From stocks to shiny stuff
China just hit a symbolic milestone: its largest domestic ETF is now a gold fund, not an equity fund. That’s a big deal because it says investors are choosing a shiny metal over the country’s benchmark stock market — and in market land, that’s basically the opposite of a pep rally.
Why people are piling into gold
The backstory is pretty simple: Chinese savings are drifting away from an unrecovered property market and an equity market that’s had more drama than a prestige TV finale. Gold is getting the “safe, steady, don’t ask questions” treatment, and the People’s Bank of China has been leaning in too, buying gold for 19 straight months through May.

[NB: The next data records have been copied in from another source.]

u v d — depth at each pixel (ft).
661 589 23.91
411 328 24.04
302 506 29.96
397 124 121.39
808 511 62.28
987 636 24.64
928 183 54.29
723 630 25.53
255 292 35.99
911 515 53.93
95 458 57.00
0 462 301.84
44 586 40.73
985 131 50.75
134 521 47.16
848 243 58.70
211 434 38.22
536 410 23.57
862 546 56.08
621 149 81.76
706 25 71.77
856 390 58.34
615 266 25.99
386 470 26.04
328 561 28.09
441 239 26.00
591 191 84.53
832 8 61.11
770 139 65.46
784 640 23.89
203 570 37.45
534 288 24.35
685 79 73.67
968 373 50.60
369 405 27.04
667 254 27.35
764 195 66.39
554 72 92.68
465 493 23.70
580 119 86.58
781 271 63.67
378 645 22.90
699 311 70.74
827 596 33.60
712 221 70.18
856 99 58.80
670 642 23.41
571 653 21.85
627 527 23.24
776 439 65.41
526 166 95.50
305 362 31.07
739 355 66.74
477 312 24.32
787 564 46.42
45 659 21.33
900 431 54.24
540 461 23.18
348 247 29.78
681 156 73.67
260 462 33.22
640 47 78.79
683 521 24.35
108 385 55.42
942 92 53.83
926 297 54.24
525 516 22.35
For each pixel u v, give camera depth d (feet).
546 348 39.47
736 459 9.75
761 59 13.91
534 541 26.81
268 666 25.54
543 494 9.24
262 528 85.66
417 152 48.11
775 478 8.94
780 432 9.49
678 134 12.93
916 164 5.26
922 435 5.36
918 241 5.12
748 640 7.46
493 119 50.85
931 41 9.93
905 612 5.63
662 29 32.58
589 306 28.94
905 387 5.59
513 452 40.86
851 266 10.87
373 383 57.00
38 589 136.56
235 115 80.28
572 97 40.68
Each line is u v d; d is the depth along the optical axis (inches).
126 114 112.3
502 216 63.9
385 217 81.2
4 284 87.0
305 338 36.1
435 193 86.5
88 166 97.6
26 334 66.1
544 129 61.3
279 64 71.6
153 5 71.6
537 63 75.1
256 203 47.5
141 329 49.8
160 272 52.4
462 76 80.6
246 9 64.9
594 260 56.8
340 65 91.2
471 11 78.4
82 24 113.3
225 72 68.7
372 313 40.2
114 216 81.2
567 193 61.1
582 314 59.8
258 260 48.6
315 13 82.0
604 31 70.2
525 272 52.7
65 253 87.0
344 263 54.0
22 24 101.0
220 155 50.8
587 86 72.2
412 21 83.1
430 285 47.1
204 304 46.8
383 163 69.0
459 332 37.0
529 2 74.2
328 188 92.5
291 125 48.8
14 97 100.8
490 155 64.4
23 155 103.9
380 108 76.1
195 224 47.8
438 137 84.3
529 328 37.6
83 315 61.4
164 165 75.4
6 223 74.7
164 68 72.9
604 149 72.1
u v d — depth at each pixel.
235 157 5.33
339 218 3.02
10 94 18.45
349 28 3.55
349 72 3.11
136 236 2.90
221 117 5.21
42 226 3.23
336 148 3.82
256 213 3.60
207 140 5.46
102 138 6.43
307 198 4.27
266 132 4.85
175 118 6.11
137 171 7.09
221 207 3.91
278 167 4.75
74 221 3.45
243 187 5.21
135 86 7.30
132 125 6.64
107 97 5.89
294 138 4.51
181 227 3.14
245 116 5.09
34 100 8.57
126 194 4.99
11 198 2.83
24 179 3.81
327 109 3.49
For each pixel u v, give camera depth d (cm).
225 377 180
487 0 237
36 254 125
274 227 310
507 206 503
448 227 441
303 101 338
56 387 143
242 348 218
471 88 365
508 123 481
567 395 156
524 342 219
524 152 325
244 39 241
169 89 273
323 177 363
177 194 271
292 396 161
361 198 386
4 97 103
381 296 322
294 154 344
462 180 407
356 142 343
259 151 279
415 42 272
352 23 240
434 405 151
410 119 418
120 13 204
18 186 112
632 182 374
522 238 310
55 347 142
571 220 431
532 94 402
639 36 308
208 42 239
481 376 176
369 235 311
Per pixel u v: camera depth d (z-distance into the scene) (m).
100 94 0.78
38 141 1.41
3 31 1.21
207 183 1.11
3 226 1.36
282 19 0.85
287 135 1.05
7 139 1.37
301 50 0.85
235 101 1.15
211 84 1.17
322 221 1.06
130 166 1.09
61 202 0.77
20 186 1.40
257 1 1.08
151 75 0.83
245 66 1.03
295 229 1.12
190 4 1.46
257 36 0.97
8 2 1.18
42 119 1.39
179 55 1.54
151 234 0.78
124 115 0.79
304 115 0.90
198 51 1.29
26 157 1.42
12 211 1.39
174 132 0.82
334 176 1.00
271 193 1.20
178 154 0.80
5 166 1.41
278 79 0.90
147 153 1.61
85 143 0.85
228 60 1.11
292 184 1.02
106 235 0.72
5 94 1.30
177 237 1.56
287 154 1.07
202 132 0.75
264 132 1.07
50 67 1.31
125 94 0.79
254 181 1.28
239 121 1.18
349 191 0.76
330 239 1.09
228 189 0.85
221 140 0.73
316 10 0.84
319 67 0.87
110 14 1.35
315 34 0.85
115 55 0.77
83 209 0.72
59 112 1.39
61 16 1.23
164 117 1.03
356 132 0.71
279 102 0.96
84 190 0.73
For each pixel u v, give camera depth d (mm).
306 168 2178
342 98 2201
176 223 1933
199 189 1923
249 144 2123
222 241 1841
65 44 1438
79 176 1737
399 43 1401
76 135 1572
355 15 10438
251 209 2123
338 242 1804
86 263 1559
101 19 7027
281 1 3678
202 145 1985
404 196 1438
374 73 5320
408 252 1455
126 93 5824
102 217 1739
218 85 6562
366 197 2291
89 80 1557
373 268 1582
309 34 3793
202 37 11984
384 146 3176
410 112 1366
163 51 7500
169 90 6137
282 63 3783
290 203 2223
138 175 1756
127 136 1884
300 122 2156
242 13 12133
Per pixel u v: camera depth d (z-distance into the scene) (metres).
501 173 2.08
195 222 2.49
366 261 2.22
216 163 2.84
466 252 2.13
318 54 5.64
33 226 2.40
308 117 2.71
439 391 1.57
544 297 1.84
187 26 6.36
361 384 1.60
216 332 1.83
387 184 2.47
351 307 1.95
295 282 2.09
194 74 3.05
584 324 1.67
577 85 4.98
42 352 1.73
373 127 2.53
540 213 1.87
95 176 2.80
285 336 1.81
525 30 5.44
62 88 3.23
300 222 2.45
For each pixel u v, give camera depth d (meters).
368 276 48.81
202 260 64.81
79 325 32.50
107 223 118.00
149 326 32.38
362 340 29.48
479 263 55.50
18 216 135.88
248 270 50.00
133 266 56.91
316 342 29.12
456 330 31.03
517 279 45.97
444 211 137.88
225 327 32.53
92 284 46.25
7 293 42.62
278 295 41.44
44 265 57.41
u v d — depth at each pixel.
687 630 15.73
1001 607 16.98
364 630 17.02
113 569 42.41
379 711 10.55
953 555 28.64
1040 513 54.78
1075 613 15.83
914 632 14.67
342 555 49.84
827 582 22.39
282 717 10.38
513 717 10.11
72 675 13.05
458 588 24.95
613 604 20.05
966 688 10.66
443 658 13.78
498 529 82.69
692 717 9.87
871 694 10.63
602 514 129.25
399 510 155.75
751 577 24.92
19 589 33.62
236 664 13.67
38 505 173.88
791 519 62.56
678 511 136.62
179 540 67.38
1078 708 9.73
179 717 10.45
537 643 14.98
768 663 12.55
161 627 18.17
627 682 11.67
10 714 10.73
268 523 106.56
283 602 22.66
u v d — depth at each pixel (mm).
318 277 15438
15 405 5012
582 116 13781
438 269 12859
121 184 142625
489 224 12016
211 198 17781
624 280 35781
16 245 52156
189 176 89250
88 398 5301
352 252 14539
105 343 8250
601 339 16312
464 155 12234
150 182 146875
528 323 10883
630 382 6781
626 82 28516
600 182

Asia wants a bigger seat at the bullion table
This isn’t just about one ETF. Gold has been flowing out of London, Comex warehouses, and European vaults and into Asia, where demand keeps getting louder. Now Hong Kong is launching a gold clearing and settlement system through Hong Kong Precious Metals Central Clearing Company, with names like HSBC, JPMorgan, Citi, UBS, and Bank of China providing initial liquidity.
HKEX is also waiving fees on U.S. dollar gold futures for a year, which is the financial equivalent of putting out free samples at the mall. If the setup works, Asia won’t just be buying more gold — it’ll have more say in how gold gets priced.
Big picture
For investors, the message is less “buy gold tomorrow” and more “watch where confidence is going.” When people stop trusting stocks and apartments, they don’t just move money — they rewrite the rules of what feels safe.